Sentirsi nel proprio corpo? Merito di percezioni coordinate dal cervello
Il fatto di sentirci all'interno del nostro corpo è un qualcosa che diamo per scontato. Ma come molte altre percezioni, è frutto di un complicato lavoro svolto cerebrale
RICERCA – Per gran parte di noi è assolutamente ovvio sentirsi all’interno del proprio corpo, ma si tratta di una sensazione molto complessa che obbliga il cervello a un lavoro di coordinazione di diversi circuiti. Questa la scoperta di un team di neuroscienziati del Karonska Institut di Stoccolma che è stata descritta nello studio pubblicato su Current Biology.
I sensi di possedere un corpo ed essere localizzato da qualche parte nello spazio sono due componenti fondamentali dell’autocoscienza umana. Nonostante i numerosi studi di neurofisiologia e neuroimaging sulle rappresentazioni dell’ambiente spaziale, il rapporto tra la proprietà del corpo e l’autoposizione rimane un ambito pieno di dubbi. Alcuni studi sui ratti, che valsero nel 2014 il Nobel per la fisiologia e la medicina, avevano infatti dimostrato l’esistenza di specifiche regioni cerebrali in grado di segnalare all’animale la propria posizione, come un GPS. Ma non era chiaro come il cervello umano formasse la percezione di essere un corpo in un dato luogo, né quali fossero le regioni coinvolte.
Per questo gli scienziati hanno realizzato un esperimento su quindici soggetti, inducendo loro l’illusione che si trovassero al di fuori del proprio corpo, quando erano dentro uno scanner cerebrale. Per creare l’illusione i ricercatori si sono serviti di un casco con monitor che mostrava il corpo del partecipante in una posizione diversa: da questo nuovo punto di vista la persona vedeva il corpo di un estraneo in primo piano, mentre il suo corpo era fisicamente visibile in fondo, mentre sporgeva dal buco dello scanner cerebrale.
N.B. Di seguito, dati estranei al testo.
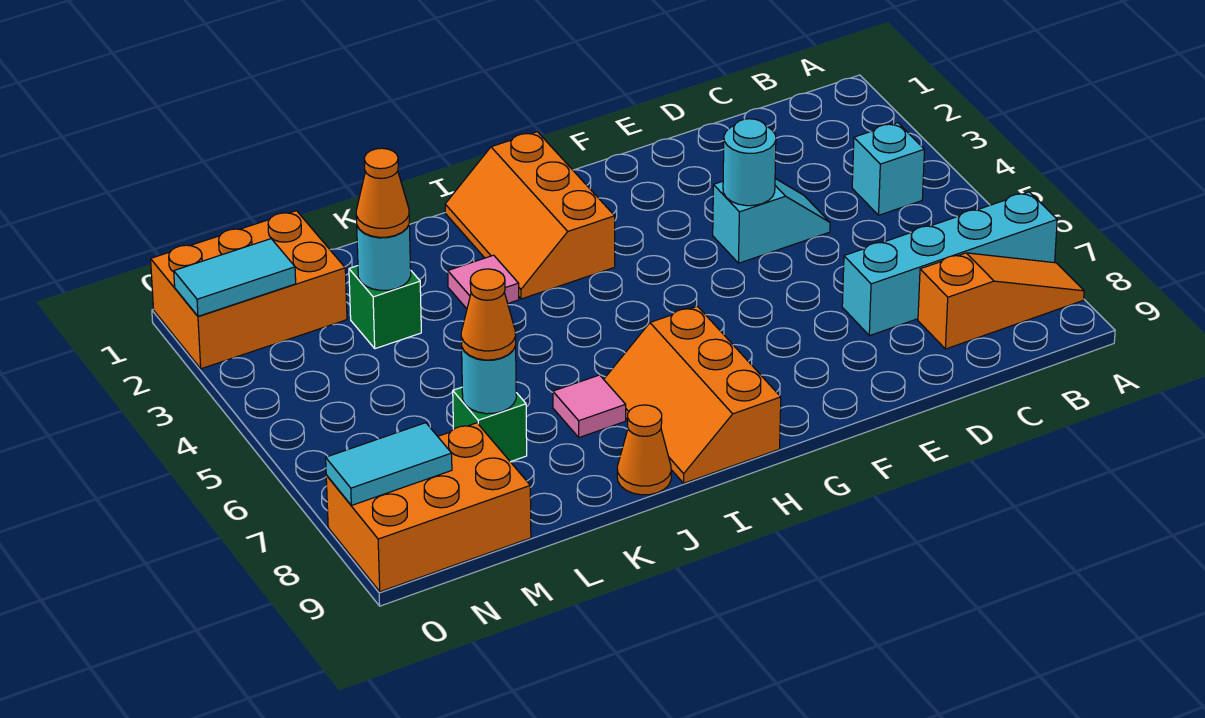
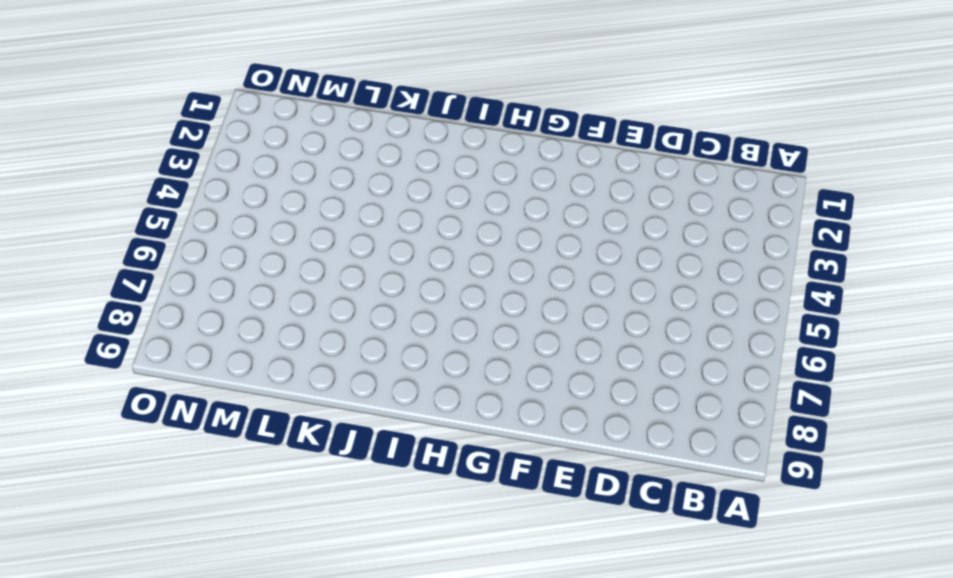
none -> cyan 1x4 brick [842,192,1057,336]
none -> orange 1x3 slope [918,253,1084,349]
none -> cyan 1x1 brick [852,123,924,215]

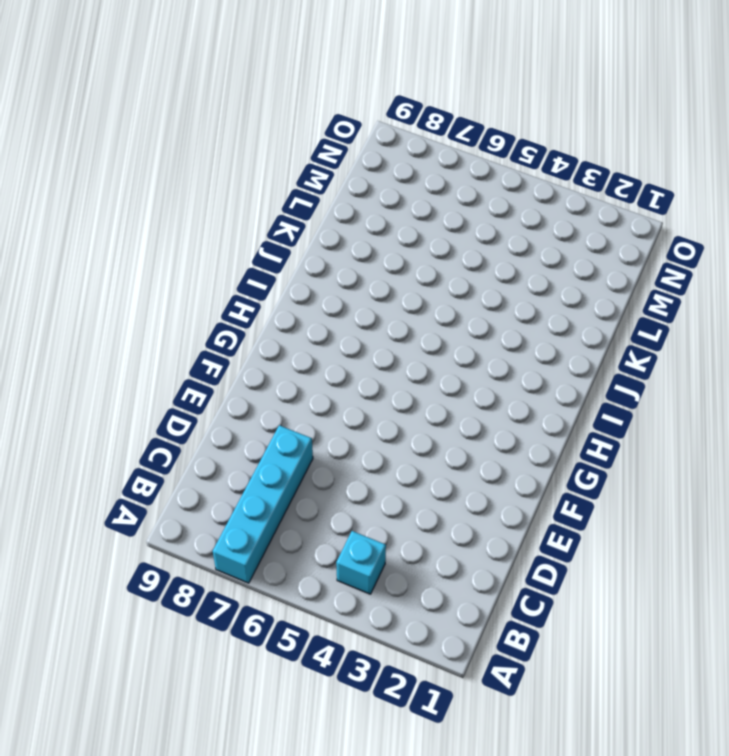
none -> orange 1x3 slope [918,253,1084,349]
none -> cyan 1x2 slope [713,179,830,263]
none -> orange 2x3 slope [445,132,615,299]

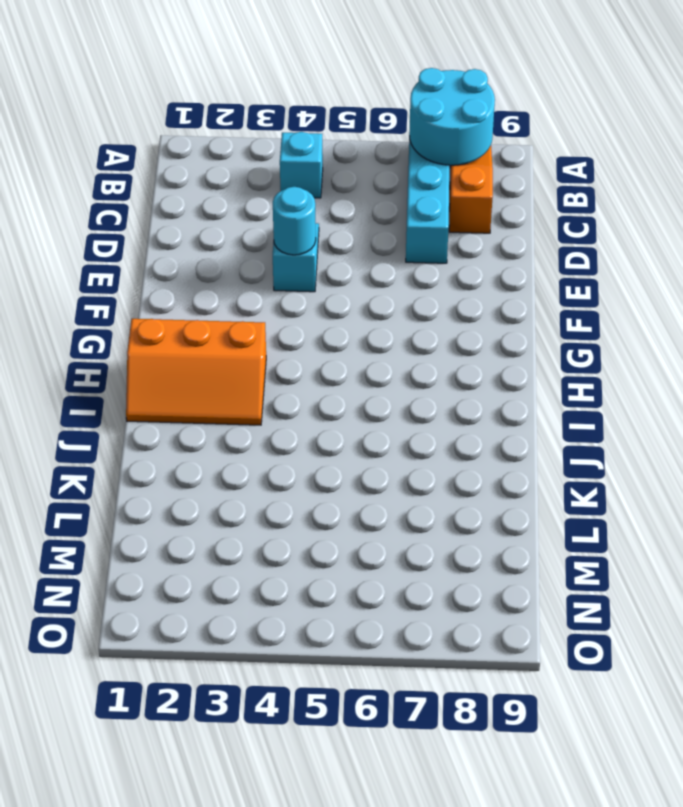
cyan 2x2 round brick [409,68,495,165] -> none
none -> orange 2x3 slope [604,306,781,483]
none -> pink 1x1 tile [448,255,519,309]
none -> pink 1x1 tile [553,375,626,438]

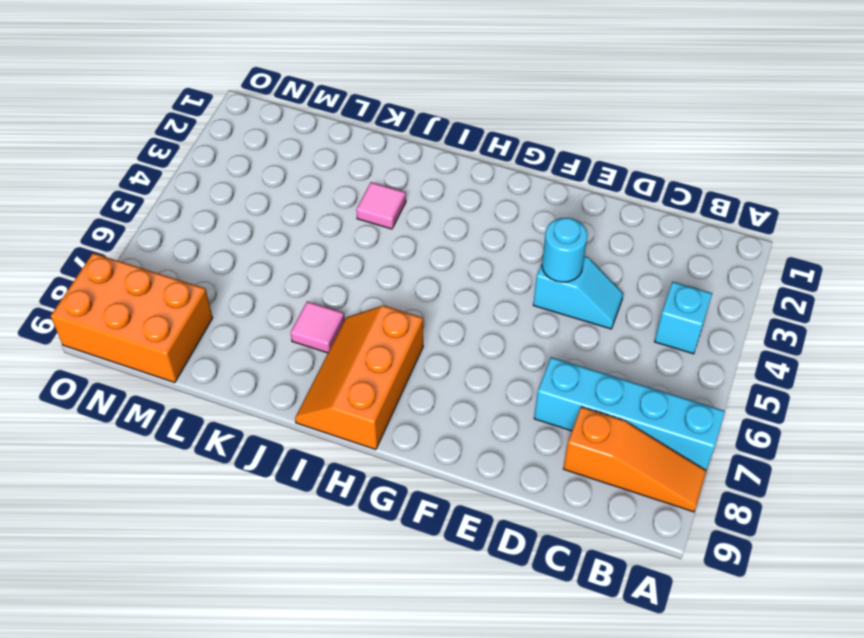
none -> orange 2x3 slope [445,132,615,299]
none -> orange 1x1 cone [617,405,671,495]
none -> green 1x1 brick [349,266,421,349]

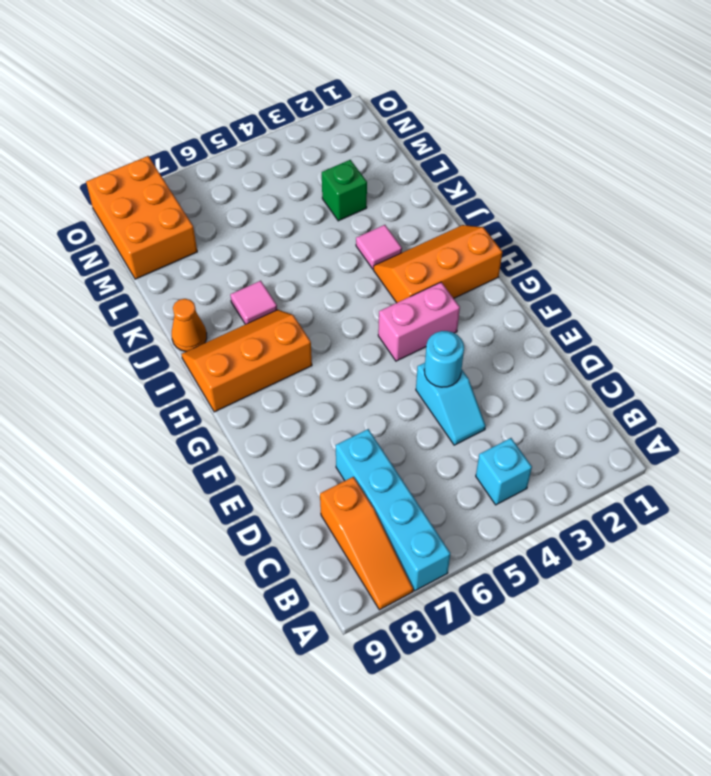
pink 1x2 brick [378,282,460,361] -> none
none -> green 1x1 brick [453,387,527,462]
none -> orange 2x3 brick [151,211,347,369]
none -> cyan 1x1 round brick [357,225,411,290]

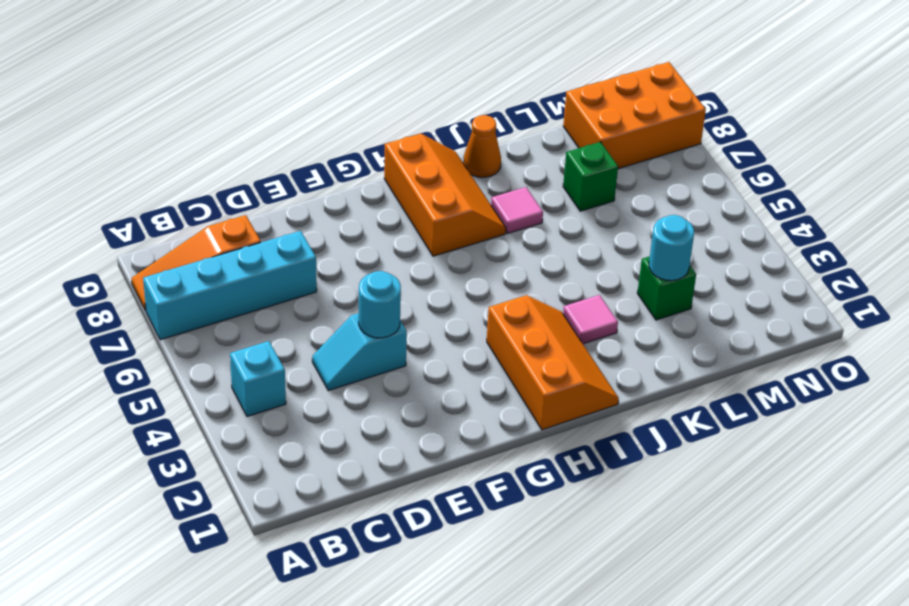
none -> orange 2x3 brick [151,211,347,369]
none -> cyan 1x1 round brick [462,346,516,414]
none -> cyan 1x2 tile [174,239,296,316]

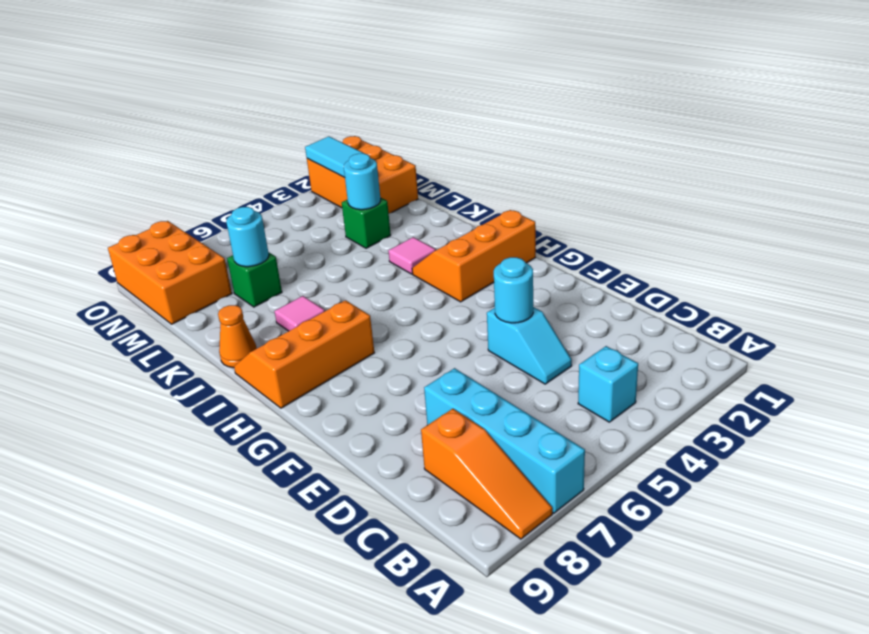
none -> cyan 1x2 tile [326,423,452,505]
none -> orange 1x1 cone [356,148,409,237]
none -> orange 1x1 cone [461,269,516,360]

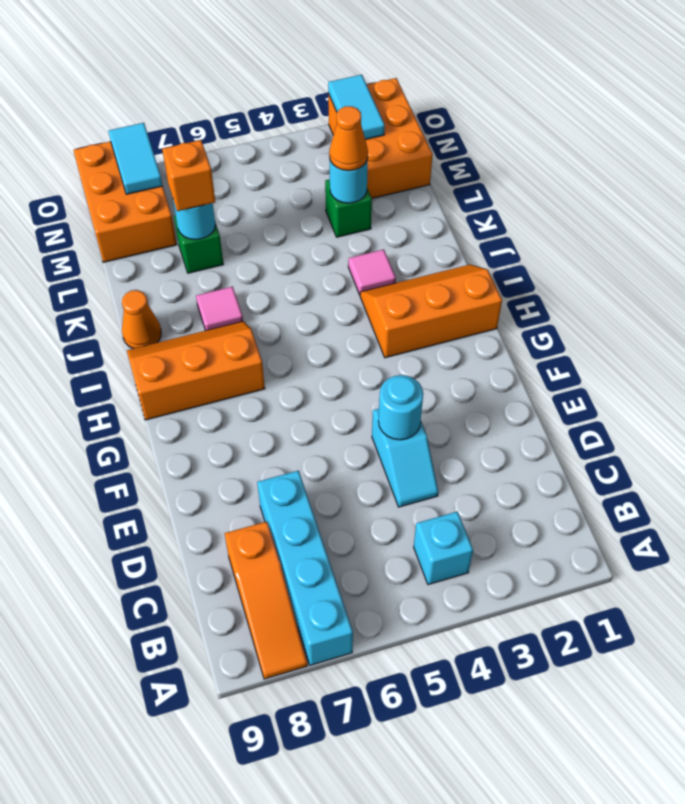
orange 1x1 brick [162,140,215,211] -> orange 1x1 cone [461,269,516,360]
Per indurre l’illusione il corpo del soggetto veniva toccato dagli sperimentatori in modi e tempi identici fatti al corpo estraneo e durante gli esperimenti veniva registrata l’attività cerebrale dei partecipanti.
“Nel giro di pochi secondi, – ha spiegato Arvid Guterstam, tra gli autori dello studio – il cervello fonde la sensazione tattile e lo stimolo visivo della nuova prospettiva, con la conseguente illusione di possedere il corpo dell’estraneo e di trovarsi nella posizione di quel corpo e al di fuori del proprio corpo reale”. Dalle analisi dei dati è stato possibile identificare le aree coinvolte e in particolare si è scoperto che l’autolocalizzazione dipende da circuiti neuronali di ippocampo, cingolo posteriore e corteccia retrospleniale e intraparietale, mentre il senso di appartenenza del corpo riguarda circuiti della corteccia premotoria-intraparietale. Non solo: si è visto la sensazione di trovarsi nel proprio corpo è determinata dall’integrazione operata dal cervello di queste due distinte percezioni, che avvengono nella corteccia cingolata posteriore.
Questi risultati sono affascinanti perché hanno permesso di capire come la corteccia mediale temporale e parietale posteriore sono importanti non solo per i comportamenti ecologici, come la navigazione e l’assunzione di prospettiva, ma determinano anche la rappresentazione percettiva del sentirsi nel proprio corpo in uno spazio. Una scoperta che potrà servire anche per studiare tutti quei disturbi che riguardano proprio queste percezioni, e ipotizzare adeguate strategie di trattamento.